» CONSIGNE:
Reprenez mot pour mot le passage de l'extrait sur la querelle musicale de 1860, en commençant par « Dans l’autre camp, chez » et en allant jusqu'à « indépendante de l’histoire. ».

» EXTRAIT:
------------------------------------------------------------------------
En 1860, apparaissaient des différences entre les adeptes de la musique pure rattachés à la tradition et ceux qui à la suite de Franz Liszt ont établi les bases de la Neudeutschen Musik (aussi appelé Neudeutsche Schule). La querelle est issue d’une différence fondamentale de la compréhension de la musique. Liszt et Richard Wagner avaient commencé à réfléchir à la musique du futur (Zukunftsmusik). Ils voulaient développer la musique des poèmes symphoniques et le style Musikdrama. Franz Brendel fut chargé de diffuser les idées de la Neudeutsche Musik dans le Nouveau magazine pour la musique (Neue Zeitschrift für Musik).

 

Dans l’autre camp, chez les traditionalistes, se trouvaient Karl Goldmark, Joseph Joachim, Brahms et le critique musical Eduard Hanslick, dont la prise de position en faveur de la musique de Brahms a été à la base d’une grande amitiéB 6. Leur but était ce que Brahms avait coutume d’appeler la musique durable (dauerhafte Musik), qui était de développer une musique qui soit indépendante de l’histoire.
------------------------------------------------------------------------
» LIGNES EXTRAITES:

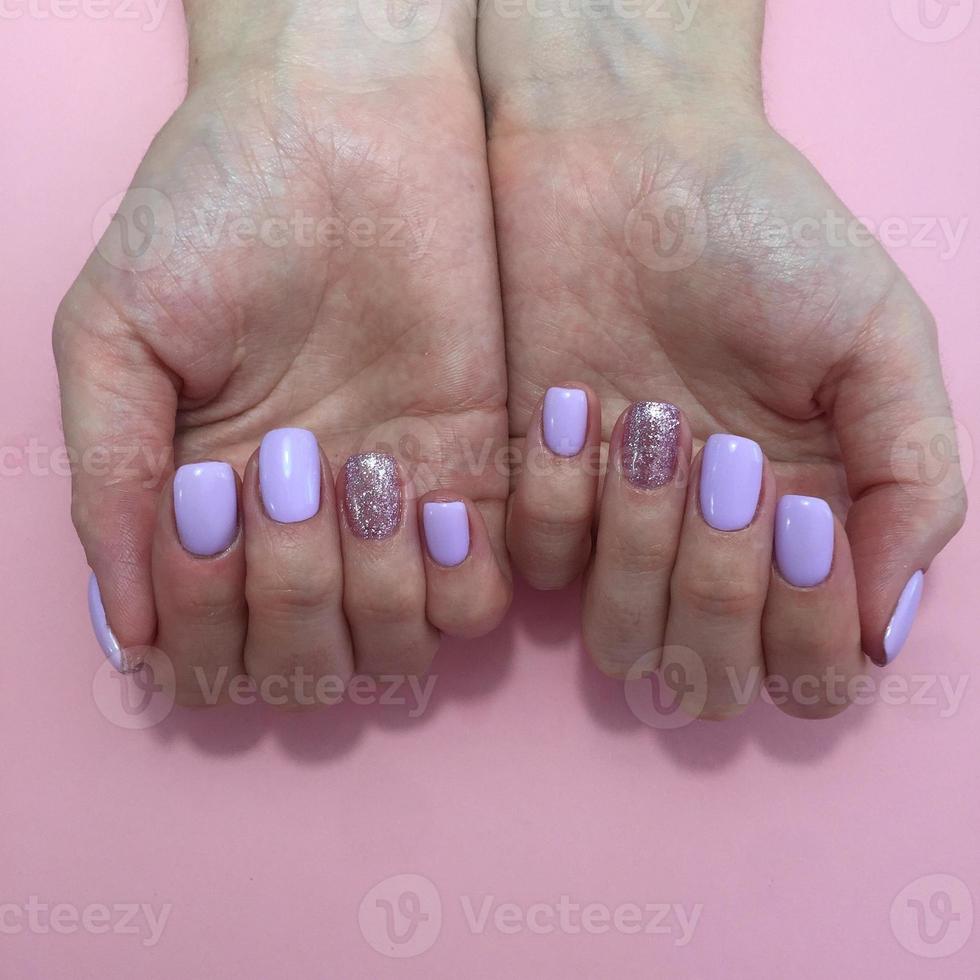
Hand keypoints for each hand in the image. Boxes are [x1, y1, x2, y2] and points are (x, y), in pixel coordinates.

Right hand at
------------------------------------------------------------------------
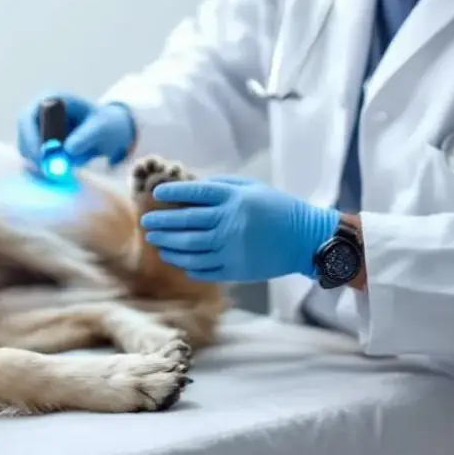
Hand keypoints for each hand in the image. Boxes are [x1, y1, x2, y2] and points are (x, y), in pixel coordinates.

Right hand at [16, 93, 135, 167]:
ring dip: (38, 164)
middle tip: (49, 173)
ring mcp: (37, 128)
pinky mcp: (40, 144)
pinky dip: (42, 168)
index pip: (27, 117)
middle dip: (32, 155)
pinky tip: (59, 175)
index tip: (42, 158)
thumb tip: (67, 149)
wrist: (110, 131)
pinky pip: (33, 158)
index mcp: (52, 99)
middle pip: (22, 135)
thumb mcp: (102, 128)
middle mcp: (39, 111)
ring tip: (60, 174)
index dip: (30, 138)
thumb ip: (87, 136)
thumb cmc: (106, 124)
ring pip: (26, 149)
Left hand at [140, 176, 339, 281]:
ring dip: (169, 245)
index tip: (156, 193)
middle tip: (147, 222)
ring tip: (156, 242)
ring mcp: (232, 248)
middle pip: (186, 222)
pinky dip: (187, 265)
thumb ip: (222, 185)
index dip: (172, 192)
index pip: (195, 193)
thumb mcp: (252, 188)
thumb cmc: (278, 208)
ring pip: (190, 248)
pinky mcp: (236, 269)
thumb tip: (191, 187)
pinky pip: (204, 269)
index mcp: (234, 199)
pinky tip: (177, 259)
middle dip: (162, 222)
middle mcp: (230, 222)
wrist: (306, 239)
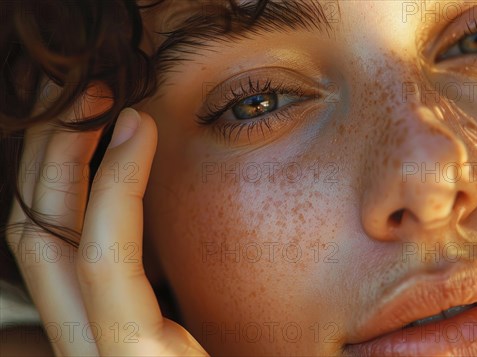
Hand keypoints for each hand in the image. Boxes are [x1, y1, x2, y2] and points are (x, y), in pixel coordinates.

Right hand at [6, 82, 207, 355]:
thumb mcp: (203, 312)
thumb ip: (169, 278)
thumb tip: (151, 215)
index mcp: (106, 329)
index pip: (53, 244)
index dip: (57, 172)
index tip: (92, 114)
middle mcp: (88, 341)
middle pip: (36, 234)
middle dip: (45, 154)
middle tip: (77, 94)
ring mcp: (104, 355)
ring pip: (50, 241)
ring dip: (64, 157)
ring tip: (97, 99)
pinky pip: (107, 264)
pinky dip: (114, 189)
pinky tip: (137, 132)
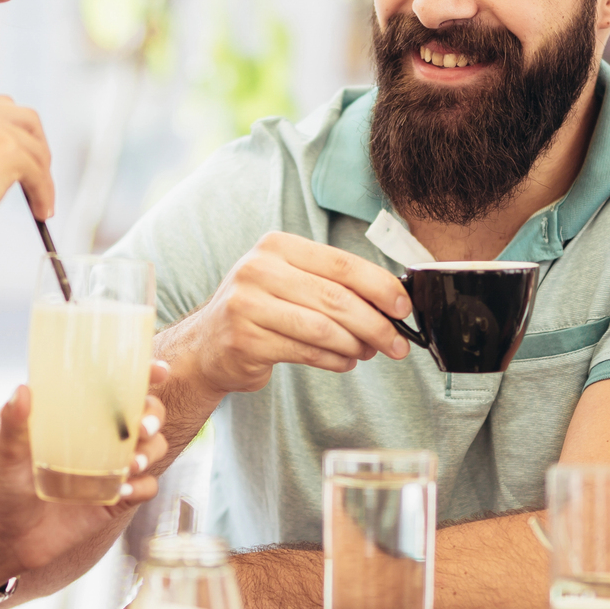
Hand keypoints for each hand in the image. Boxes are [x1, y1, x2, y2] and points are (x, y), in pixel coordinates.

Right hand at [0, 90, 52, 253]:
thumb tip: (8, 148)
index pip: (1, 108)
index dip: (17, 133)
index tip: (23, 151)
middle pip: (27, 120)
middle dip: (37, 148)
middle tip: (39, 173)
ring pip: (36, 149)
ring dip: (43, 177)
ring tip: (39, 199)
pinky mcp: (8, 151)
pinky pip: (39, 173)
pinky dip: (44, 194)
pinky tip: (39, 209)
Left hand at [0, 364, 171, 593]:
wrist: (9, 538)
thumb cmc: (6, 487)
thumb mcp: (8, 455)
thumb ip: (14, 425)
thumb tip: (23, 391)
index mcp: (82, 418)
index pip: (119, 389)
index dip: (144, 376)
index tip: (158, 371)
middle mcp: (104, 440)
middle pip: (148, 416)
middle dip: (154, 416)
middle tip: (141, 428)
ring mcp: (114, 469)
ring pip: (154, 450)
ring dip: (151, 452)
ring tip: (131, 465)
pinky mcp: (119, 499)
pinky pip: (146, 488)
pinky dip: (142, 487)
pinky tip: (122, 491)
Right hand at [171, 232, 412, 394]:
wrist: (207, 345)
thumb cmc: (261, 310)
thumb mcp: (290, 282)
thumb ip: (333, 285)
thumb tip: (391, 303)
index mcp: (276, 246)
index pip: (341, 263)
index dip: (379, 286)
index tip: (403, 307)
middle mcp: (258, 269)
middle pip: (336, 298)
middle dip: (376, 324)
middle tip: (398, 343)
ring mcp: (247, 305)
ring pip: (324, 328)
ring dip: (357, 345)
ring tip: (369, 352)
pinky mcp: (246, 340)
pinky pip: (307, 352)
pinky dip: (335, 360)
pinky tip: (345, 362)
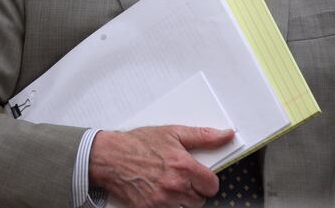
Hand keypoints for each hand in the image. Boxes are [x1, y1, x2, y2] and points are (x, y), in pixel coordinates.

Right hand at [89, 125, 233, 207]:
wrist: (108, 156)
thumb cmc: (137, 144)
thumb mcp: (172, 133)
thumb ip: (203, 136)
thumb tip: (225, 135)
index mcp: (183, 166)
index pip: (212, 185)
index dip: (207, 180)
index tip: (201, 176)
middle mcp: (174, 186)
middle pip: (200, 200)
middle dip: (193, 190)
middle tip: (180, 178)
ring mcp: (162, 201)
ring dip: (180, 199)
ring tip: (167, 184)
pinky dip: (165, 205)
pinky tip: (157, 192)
------------------------------------------------------------------------
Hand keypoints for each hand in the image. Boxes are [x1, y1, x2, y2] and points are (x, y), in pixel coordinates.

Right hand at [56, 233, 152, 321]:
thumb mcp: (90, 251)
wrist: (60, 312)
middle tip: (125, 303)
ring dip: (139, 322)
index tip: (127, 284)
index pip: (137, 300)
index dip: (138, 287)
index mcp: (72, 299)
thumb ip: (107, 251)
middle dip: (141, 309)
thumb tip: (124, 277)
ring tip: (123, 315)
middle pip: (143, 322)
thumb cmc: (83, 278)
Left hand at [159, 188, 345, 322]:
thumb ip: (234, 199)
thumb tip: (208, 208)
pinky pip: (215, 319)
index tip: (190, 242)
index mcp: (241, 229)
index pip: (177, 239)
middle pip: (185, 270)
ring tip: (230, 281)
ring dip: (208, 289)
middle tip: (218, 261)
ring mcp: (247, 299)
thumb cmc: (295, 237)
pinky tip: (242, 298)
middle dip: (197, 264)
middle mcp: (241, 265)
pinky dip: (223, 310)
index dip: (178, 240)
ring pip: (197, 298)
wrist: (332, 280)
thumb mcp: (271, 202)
------------------------------------------------------------------------
» RÉPONSE ATTENDUE:
Dans l’autre camp, chez les traditionalistes, se trouvaient Karl Goldmark, Joseph Joachim, Brahms et le critique musical Eduard Hanslick, dont la prise de position en faveur de la musique de Brahms a été à la base d’une grande amitiéB 6. Leur but était ce que Brahms avait coutume d’appeler la musique durable (dauerhafte Musik), qui était de développer une musique qui soit indépendante de l’histoire.